10 days ago, a study published on http://www.annalsofepidemiology.org/ mentioned that "Death has a preference for birthdays" (as claimed in the title). The conclusion of the paper is that, in general, birthdays do not evoke a postponement mechanism but appear to end up in a lethal way more frequently than expected (“anniversary reaction”). Well, this is not new, and several previous articles have mentioned that point, e.g. Angermeyer et al. (1987).

I found the idea interesting since in demography, there is a large literature trying to extrapolate death rates from discrete to continuous time. Extrapolation are usually extremely smooth. But none of them integrate that aspect of mortality precisely on the birthday. The problem is that it is rather difficult to say something since datasets with individual observations are rare, online.

But yesterday, @coulmont sent me a tweet mentioning a website. I do not know if this is legal (even if some explanations are given), but I will mention courtesy of http://ssdmf.info/. It is a so-called Social Security Death Master File, containing individual informations about deaths in the US, as well as geographic information (as described on http://www.ssa.gov/), for people having a social security number.

With R, it is possible to work on those files (even they are huge, with tens of millions observations). For instance, we can check who is inside.

> elvis=scan("ssdm2",skip=22371720,n=1,what="character",sep=",")
> elvis
[1] " 409522002PRESLEY         ELVIS     0800197701081935  " 

If you believe that Elvis is dead, you might agree that this database can be accurate (or at least, not too bad). And further, we can see here how to read the result: Elvis was born on January 8, 1935 (8 last digits), and died on August 16, 1977 (8 digits before). Obviously here, there are some problems with the dataset (we do not have the day of the death of Elvis). So here, we remove all the observations that do not give us proper dates. Then, the idea is to assume that the person died in 2000 (or any year since the point is to focus on days and months).

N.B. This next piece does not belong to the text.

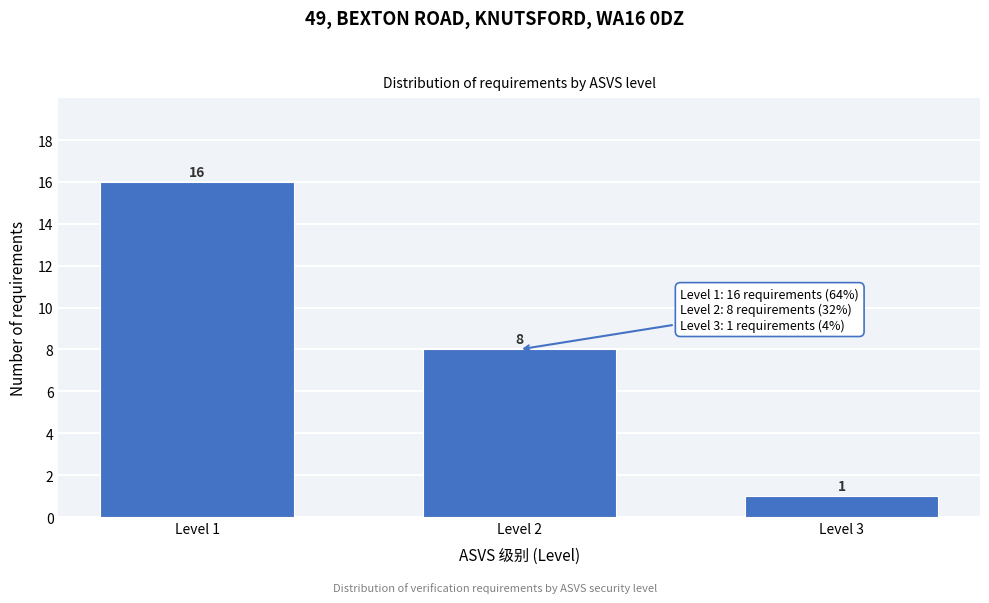

Reading left to right, extract all data points from this chart.

16	8	1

Then, we count the number of days between the day of death and the birthday in 2001 (that would have been after) and the one in 2000 (that was either before or after the death), so that we can derive the number of days after the birthday,

dates=substr(base,66,81)
death=as.Date(substr(dates,1,8),"%m%d%Y")
birth=as.Date(substr(dates,9,16),"%m%d%Y")
indice=is.na(death)|is.na(birth)
mean(indice)
mdeath=substr(dates,1,2)
ddeath=substr(dates,3,4)
mbirth=substr(dates,9,10)
dbirth=substr(dates,11,12)
indice=which(ddeath!="00")
birth1=as.Date(paste(mbirth[indice],
dbirth[indice],"2000",sep=""),"%m%d%Y")
birth2=as.Date(paste(mbirth[indice],
dbirth[indice],"2001",sep=""),"%m%d%Y")
death=as.Date(paste(mdeath[indice],ddeath[indice],
"2000",sep=""),"%m%d%Y")
k=length(indice)
diffday=cbind((as.numeric(death-birth1))[1:k],
(as.numeric(death-birth2))[1:k])
DIFF=apply(diffday,1,function(x) {min(x[x>=0])})

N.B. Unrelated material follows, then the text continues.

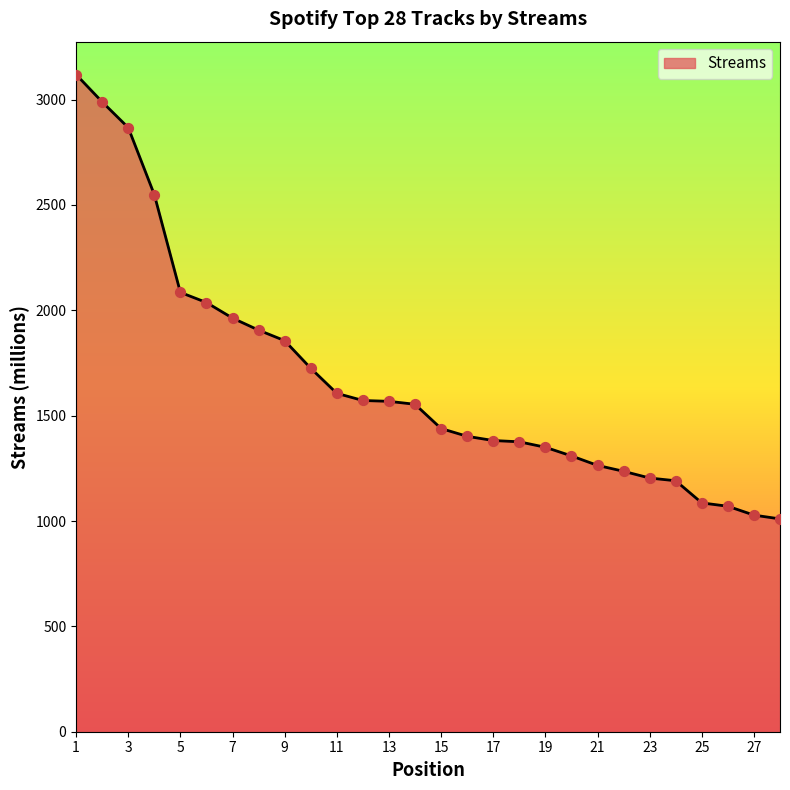

What is the difference between the maximum and minimum values?

2109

What we have here is the number of days following the previous birthday. If we look at the distribution of that number of days, we obtain

counts=table(DIFF)
plot(as.numeric(names(counts)),
as.numeric(counts))
counts["0"]/(mean(counts[100:200]))
> counts["0"]/(mean(counts[100:200]))
0
1.121261 

Thus, the death excess on the day of birth was around 12%, which is rather close to the one obtained from the Swiss mortality statistics 1969–2008 (in Ajdacic-Gross et al. (2012)). Note that here, we just play with a small subset of the entire dataset,

That database is probably extremely interesting, except that it suffers a huge selection bias, since only dead people are in that database. So it might be useless if we wish to study life expectancy of people named Bill versus people named Georges (that was something I wanted to investigate initially). But we'll see what else we can do with it (since Ewen have been able to write some code to go through that huge dataset).